“Wildness”, settimo lavoro in studio dei nordirlandesi Snow Patrol, è stato il più complicato da assemblare per la band capitanata dal talentuoso Gary Lightbody.
Una brutta fase depressiva che ha colpito il leader della band, con conseguente blocco dello scrittore, ha provocato il gap più lungo tra un album e l’altro, gap allungato da qualche uscita in solitaria per il riccioluto frontman (principalmente con il supergruppo Tired Pony, in compagnia dell’ex R.E.M. Peter Buck). Adesso che tutto sembra tornato al proprio posto, è arrivato il momento di tirar fuori dalla naftalina lo storico marchio, ed il risultato è più che buono.
“Wildness” è un disco solido ed ispirato, il primo con Johnny McDaid (cantautore che aveva già collaborato con la band nel precedente “Fallen Empires”) come membro ufficiale, ed è prodotto da un vecchio volpone come Jacknife Lee (The Cars, U2, R.E.M. , The Killers tra gli altri), che co-firma anche tutte le musiche dell’album.
Le anime del nuovo lavoro sono sostanzialmente due: una marchiata a fuoco Snow Patrol, della quale fanno parte la bellissima opener e secondo singolo “Life On Earth” (ove una linea vocale prettamente remmiana esplode meravigliosamente in un’ariosa apertura melodica nel ritornello, accompagnata da una batteria marziale ed improvvise fiammate di archi), l’iperclassica “What If This Is All The Love You Ever Get?” (semplicissima, per piano e voce, perfetta per mettere a nudo il talento melodico ed espressivo di Lightbody) e la malinconica “Soon”, oltre alla sommessa e particolare chiusura “Life And Death”. Da segnalare l’ultimo singolo “Empress”, ultima (ed unica, in questo album) testimonianza del ficcante sound alt rock dei vecchi “Eyes Open” e “Final Straw”.
L’altra anima, invece, è quella più movimentata e squisitamente pop; in questo particolare terreno il percorso si fa più accidentato.

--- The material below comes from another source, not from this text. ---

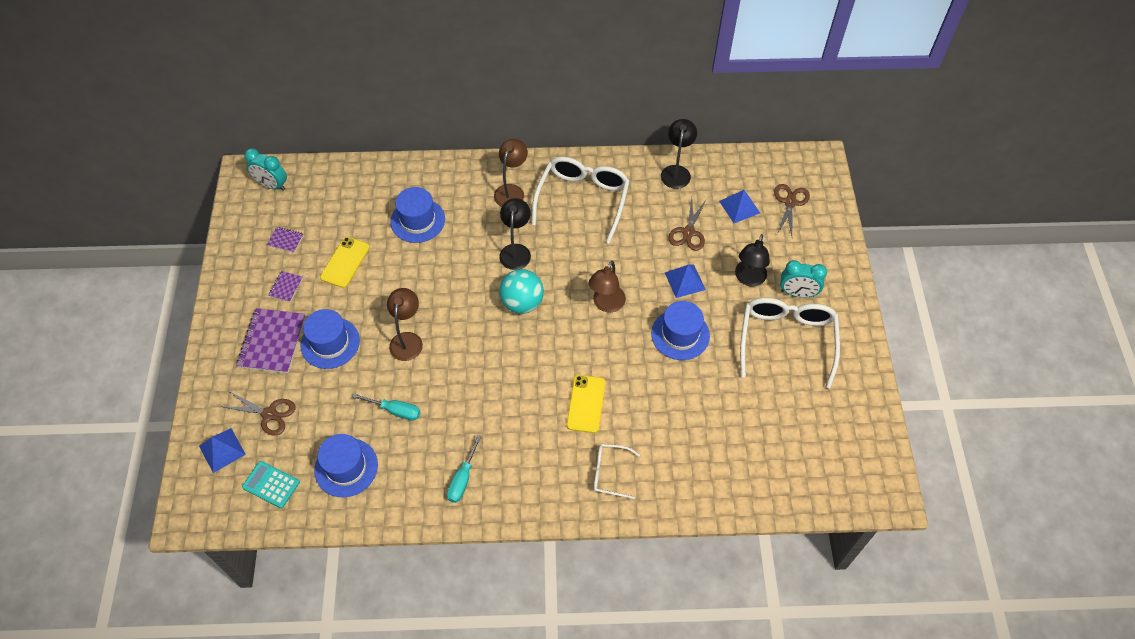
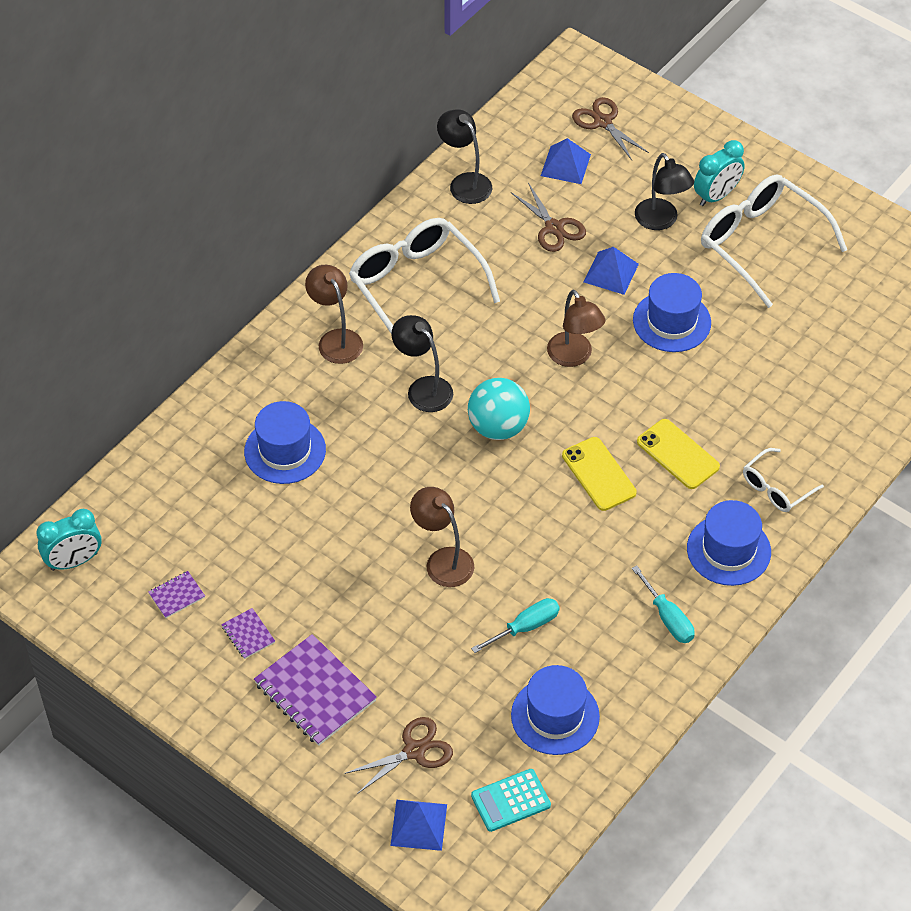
camera: 50 degrees left, 5 degrees down
(330, 343) = (373, 636): blue hat -> blue hat (728, 550)
(345, 262) = (272, 555): yellow phone -> yellow phone (599, 474)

Se “Heal Me”, infatti, arricchisce un impianto sonoro tipicamente alla Lightbody con un arrangiamento vario e colorato, altrove “A Dark Switch” spinge troppo l’acceleratore del kitsch e perde un po’ la bussola, mentre “A Youth Written In Fire” ha parziale successo nel richiamare le cose migliori degli ultimi U2. E’ comunque servito, con “Wild Horses”, l’ennesimo pezzo singalong perfetto per l’imminente tour del grande ritorno.

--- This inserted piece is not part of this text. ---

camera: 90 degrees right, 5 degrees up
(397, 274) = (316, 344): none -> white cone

“Don’t Give In”, il lead single scelto per presentare l’album, ha fatto il suo sporco lavoro nel presentare al meglio l’anima di questi dieci pezzi; una via di mezzo tra novità (in questo preciso caso, uno squisito arrangiamento folkeggiante lievemente impreziosito dalla chitarra elettrica nel finale, oltre ad un nuovo registro vocale per Lightbody, più graffiante e grezzo) e classicità (l’inconfondibile trademark melodico della band nordirlandese).
Un buon ritorno. Sperando di non dover attendere altri sette lunghi anni.
Traccia migliore: What If This Is All The Love You Ever Get?